C Joel Embiid, Kansas
Lost to 10 seed Stanford 70-67

The biggest loss of the tournament for draft fans was that we didn't get to see the draft's most promising big man play a single minute.

Embiid says he hasn't made an NBA decision yet, and while I expect he'll head to the pros (and avoid risking his draft stock with further back issues), he's the top prospect I'd be least surprised to see stay.

PG Marcus Smart, Oklahoma State
Loss to 8 seed Gonzaga, 85-77

The loss wasn't Smart's fault; It wasn't his best collegiate game, but he filled up the stat sheet. He finished with 23 points, 13 rebounds, seven assists and six steals on 5-14 shooting. Oklahoma State lost because no one else, aside from senior guard Markel Brown, looked comfortable on the floor.

Aside from his outside shooting woes, a major concern going forward, Smart has everything you want in a combo guard. His defensive awareness and intensity are excellent, he's a force going to the basket, and his basketball IQ is high. He doesn't have the ceiling of this draft's top prospects, but I expect he'll be a solid NBA player.

PF Doug McDermott, Creighton
Lost to 6 seed Baylor, 85-55

McDermott's legendary collegiate career came to an end against Baylor, where the big man had a below-average game that coupled with the rest of his team playing terrible.
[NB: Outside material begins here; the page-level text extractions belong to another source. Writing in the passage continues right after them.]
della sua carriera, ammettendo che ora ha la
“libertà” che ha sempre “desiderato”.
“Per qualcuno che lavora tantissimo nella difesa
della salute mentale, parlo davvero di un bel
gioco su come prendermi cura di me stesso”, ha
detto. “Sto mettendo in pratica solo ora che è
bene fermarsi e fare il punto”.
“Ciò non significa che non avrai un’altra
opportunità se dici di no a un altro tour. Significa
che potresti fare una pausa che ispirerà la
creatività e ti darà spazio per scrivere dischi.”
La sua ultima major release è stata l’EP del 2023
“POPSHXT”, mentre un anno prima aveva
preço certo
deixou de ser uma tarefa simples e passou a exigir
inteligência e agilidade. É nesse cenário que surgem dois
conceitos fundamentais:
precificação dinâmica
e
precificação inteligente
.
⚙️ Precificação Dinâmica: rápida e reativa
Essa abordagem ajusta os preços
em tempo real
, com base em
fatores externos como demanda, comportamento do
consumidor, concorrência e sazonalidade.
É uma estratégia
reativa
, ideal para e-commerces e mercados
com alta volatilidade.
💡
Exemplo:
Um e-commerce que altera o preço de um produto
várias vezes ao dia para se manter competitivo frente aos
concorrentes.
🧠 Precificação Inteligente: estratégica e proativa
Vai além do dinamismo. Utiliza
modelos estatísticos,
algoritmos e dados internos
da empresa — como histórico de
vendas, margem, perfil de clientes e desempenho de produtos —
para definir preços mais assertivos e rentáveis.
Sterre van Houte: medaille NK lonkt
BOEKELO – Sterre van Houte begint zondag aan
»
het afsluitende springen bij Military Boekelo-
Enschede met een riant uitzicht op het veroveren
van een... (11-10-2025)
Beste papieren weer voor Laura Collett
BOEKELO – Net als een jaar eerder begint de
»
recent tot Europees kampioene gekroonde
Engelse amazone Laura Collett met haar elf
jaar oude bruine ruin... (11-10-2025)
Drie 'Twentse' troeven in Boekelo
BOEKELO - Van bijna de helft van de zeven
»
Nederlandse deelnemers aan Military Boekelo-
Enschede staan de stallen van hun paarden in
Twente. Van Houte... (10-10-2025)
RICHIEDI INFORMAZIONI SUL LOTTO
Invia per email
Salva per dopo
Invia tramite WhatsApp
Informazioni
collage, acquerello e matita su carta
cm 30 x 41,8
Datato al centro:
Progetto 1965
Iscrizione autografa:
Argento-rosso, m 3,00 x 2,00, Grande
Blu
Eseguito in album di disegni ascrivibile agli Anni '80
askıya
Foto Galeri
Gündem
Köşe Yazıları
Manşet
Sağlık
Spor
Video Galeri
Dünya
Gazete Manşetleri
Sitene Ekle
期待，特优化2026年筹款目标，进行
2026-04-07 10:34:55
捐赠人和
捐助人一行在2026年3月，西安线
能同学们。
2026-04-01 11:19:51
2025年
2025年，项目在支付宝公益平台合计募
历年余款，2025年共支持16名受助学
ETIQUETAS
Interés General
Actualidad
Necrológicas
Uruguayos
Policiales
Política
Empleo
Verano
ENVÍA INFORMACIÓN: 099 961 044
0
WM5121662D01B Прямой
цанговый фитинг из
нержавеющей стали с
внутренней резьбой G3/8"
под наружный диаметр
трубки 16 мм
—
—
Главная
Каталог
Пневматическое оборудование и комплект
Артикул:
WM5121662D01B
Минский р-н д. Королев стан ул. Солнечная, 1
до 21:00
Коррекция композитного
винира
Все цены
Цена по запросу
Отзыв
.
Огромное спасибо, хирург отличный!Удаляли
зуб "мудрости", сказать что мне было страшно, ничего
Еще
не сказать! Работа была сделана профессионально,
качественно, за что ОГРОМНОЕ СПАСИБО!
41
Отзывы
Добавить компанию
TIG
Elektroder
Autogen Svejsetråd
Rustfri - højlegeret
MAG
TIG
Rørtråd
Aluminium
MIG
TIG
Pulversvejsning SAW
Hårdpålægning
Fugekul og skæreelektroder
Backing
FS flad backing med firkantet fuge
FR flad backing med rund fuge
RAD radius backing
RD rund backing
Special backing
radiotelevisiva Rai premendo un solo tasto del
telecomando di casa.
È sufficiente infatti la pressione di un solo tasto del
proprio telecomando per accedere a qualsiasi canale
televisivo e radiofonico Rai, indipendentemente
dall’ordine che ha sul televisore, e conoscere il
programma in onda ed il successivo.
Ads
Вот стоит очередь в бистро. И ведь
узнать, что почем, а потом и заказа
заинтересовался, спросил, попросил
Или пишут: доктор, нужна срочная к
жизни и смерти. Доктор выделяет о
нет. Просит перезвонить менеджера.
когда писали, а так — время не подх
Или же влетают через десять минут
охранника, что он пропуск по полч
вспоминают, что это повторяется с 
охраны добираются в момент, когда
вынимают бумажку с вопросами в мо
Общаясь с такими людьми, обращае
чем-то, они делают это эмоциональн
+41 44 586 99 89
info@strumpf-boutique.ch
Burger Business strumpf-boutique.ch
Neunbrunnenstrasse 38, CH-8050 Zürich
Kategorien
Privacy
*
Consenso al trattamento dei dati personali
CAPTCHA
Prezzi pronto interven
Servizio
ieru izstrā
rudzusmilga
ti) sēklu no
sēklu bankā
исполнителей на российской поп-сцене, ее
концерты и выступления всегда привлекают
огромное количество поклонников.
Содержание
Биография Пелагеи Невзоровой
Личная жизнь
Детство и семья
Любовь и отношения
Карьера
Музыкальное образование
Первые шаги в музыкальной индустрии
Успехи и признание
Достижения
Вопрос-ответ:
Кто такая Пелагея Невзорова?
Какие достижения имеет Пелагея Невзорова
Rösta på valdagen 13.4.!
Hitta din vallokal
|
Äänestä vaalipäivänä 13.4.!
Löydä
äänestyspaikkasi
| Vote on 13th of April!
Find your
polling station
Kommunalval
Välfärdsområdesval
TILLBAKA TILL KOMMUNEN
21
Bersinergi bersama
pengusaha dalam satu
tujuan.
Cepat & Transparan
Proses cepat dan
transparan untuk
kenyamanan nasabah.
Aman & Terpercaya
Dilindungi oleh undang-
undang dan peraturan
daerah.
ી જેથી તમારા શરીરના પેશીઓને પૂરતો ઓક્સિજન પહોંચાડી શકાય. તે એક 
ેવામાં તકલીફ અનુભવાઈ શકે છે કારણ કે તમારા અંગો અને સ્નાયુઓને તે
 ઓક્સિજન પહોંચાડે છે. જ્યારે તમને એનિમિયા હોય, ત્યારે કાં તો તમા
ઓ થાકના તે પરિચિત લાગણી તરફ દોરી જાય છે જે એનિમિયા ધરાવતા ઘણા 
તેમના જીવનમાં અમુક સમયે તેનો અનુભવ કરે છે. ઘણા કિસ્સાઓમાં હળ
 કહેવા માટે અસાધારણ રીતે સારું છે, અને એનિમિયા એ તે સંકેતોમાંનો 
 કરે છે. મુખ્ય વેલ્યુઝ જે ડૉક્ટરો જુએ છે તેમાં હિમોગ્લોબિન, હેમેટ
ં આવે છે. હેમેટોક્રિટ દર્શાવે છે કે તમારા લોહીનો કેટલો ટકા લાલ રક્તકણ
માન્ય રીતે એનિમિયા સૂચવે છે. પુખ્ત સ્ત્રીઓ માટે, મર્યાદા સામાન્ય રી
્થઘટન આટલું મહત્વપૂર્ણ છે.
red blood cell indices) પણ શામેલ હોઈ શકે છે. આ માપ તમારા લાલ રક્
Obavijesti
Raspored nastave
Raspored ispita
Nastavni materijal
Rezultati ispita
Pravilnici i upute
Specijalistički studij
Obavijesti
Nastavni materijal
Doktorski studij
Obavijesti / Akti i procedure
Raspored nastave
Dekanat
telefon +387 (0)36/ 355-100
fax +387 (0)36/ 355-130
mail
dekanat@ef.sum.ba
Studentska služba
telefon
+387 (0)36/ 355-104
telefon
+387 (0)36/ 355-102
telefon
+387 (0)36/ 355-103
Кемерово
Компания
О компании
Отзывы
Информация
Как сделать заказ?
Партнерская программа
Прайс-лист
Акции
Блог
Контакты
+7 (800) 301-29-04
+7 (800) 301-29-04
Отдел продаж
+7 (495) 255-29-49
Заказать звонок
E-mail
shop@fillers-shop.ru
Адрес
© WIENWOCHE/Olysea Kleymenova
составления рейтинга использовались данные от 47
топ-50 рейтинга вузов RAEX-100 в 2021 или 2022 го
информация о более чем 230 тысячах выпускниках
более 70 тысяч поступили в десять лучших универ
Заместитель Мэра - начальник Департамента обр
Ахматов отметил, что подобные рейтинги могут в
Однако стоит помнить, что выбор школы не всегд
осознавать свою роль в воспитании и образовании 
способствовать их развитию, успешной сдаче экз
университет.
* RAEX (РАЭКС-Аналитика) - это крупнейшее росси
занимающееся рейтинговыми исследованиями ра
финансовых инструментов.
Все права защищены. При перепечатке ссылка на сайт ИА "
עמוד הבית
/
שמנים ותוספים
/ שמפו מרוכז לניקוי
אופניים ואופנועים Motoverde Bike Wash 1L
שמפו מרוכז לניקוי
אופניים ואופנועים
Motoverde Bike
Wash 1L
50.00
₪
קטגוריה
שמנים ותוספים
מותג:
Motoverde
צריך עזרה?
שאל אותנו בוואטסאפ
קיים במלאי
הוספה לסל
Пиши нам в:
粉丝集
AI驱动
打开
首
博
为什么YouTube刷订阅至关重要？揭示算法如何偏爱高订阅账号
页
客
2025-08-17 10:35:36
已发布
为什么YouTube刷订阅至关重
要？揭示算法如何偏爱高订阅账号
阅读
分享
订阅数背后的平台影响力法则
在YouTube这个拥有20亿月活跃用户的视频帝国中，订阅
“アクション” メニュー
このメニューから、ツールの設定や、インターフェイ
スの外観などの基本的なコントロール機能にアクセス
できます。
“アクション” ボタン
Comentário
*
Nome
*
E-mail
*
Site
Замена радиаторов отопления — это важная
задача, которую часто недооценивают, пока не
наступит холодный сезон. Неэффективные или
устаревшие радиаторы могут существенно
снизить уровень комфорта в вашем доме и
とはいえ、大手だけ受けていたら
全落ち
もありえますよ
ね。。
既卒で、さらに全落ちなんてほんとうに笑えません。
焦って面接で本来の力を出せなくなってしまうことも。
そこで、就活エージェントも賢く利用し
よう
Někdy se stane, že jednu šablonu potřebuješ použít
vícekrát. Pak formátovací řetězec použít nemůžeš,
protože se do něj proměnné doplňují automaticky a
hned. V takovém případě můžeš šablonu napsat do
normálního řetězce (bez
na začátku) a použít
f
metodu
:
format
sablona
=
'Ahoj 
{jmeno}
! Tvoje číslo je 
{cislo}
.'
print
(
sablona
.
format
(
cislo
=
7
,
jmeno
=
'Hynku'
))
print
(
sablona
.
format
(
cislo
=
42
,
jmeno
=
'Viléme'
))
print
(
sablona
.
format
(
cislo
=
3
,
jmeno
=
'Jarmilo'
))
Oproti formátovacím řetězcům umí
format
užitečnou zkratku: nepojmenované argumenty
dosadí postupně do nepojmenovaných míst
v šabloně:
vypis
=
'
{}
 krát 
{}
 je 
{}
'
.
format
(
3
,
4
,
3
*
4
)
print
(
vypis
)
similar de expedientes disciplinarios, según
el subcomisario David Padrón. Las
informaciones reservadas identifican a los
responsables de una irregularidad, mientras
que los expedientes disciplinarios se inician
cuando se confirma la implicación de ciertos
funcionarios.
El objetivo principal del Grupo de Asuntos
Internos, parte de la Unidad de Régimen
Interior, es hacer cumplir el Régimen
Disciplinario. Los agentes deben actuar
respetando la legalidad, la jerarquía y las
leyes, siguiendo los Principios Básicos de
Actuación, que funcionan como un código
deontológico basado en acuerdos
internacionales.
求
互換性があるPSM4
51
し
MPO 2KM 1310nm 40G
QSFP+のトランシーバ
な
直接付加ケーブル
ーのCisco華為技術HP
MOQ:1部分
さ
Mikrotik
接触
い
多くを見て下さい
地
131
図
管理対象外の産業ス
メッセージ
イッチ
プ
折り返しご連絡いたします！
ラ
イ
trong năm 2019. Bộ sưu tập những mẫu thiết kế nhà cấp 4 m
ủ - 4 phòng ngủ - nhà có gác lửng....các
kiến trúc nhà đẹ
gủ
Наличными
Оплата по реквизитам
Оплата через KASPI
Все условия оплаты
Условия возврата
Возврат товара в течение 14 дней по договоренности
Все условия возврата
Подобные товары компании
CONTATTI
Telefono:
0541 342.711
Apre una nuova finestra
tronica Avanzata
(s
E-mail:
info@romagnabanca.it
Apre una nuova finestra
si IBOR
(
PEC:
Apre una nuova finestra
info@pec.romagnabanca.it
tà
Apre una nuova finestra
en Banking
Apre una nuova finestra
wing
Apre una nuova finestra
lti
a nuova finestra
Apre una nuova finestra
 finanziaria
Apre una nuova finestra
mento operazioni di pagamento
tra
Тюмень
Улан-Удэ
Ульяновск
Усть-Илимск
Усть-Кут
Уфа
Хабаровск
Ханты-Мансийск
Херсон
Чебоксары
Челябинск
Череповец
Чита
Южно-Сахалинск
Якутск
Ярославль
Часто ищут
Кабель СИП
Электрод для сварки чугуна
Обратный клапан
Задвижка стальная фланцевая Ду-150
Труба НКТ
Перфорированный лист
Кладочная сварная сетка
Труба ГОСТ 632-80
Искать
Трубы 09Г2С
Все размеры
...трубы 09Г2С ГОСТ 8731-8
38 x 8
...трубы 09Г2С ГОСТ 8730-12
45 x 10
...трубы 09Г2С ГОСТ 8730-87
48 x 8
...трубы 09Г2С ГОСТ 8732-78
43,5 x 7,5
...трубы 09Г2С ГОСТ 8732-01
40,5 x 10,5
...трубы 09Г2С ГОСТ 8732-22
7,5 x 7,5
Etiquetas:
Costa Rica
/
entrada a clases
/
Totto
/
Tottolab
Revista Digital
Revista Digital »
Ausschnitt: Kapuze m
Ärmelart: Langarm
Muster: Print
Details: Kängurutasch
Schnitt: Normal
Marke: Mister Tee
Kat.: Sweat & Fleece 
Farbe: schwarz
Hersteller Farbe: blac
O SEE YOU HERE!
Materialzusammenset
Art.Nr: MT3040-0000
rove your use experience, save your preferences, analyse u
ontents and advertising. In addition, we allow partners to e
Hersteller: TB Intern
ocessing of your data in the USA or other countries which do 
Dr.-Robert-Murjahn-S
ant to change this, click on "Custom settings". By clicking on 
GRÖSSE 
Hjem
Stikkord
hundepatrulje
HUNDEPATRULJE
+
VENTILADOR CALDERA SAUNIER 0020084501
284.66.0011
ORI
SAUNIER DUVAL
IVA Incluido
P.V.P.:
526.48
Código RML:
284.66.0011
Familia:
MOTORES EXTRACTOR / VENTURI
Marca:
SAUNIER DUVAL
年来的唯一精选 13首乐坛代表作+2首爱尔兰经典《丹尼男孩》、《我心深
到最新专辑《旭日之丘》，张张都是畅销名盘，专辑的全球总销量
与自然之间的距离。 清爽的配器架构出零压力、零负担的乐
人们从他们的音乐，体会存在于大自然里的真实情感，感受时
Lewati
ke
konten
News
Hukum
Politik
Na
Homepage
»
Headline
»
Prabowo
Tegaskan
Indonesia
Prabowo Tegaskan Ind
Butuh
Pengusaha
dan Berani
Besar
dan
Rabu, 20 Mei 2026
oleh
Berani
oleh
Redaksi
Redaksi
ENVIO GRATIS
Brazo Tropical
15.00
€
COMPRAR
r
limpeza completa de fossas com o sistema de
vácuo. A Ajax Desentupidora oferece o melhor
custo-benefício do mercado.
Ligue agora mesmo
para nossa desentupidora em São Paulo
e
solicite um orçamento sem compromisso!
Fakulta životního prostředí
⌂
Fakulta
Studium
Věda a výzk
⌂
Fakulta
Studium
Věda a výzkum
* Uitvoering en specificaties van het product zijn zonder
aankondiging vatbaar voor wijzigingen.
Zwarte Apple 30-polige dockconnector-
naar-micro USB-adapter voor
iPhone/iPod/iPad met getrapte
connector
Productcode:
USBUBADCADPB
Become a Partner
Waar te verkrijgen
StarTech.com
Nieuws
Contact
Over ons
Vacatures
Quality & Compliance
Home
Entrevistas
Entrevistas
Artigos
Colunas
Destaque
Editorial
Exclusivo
His 14 points on 7-14 shooting included no three pointers and just two rebound, far below his seasonal averages of 27 points and 7.1 rebounds.

Akis mentioned a likeness to New Orleans' Ryan Anderson, and I think that's an apt comparison for McDermott. McDermott should become a better post-up player given time, but the long-range shooting and rebounding should be a big help to a team with a great post defender to match him up with.

PG Tyler Ennis, Syracuse
Lost to 11 seed Dayton, 55-53

Ennis didn't have a great game on paper (19 points on 7-21 shooting, three assists and four boards), but he was the best player in the Syracuse/Dayton matchup. He was aggressive, ran the offense well, had some crazy nifty passes and even scored 11 straight points for the Orange late. He missed two crucial shots in the final minute, but he looked like an NBA level point guard.

He continued to prove his early season success wasn't a mirage. He should be a lottery pick come June.

SG Rodney Hood, Duke
Lost to 14 seed Mercer, 78-71

Much like Parker, the loss to Mercer exposed flaws in Hood's game. He shot 2-10 from the floor, and while he added five assists and six rebounds, his defense was disappointing. Neither his defensive awareness nor effort were NBA level.

Athletic, 6'8 shooters of Hood's level aren't common, and Hood could be an excellent project for a mid-teens draft pick. He's got excellent range, and that'll keep him for falling too hard. Still, the Mercer game exposed he's got a long way to go.

SF Jerami Grant, Syracuse
Lost to 11 seed Dayton, 55-53

Grant was exceptionally quiet in Syracuse's loss, with just four points and six rebounds. His defense was, per usual, above average, but his offensive woes were concerning. Psychically, he looks like a lottery pick, but he's very raw. He's one of the top players who'd benefit from another year in college.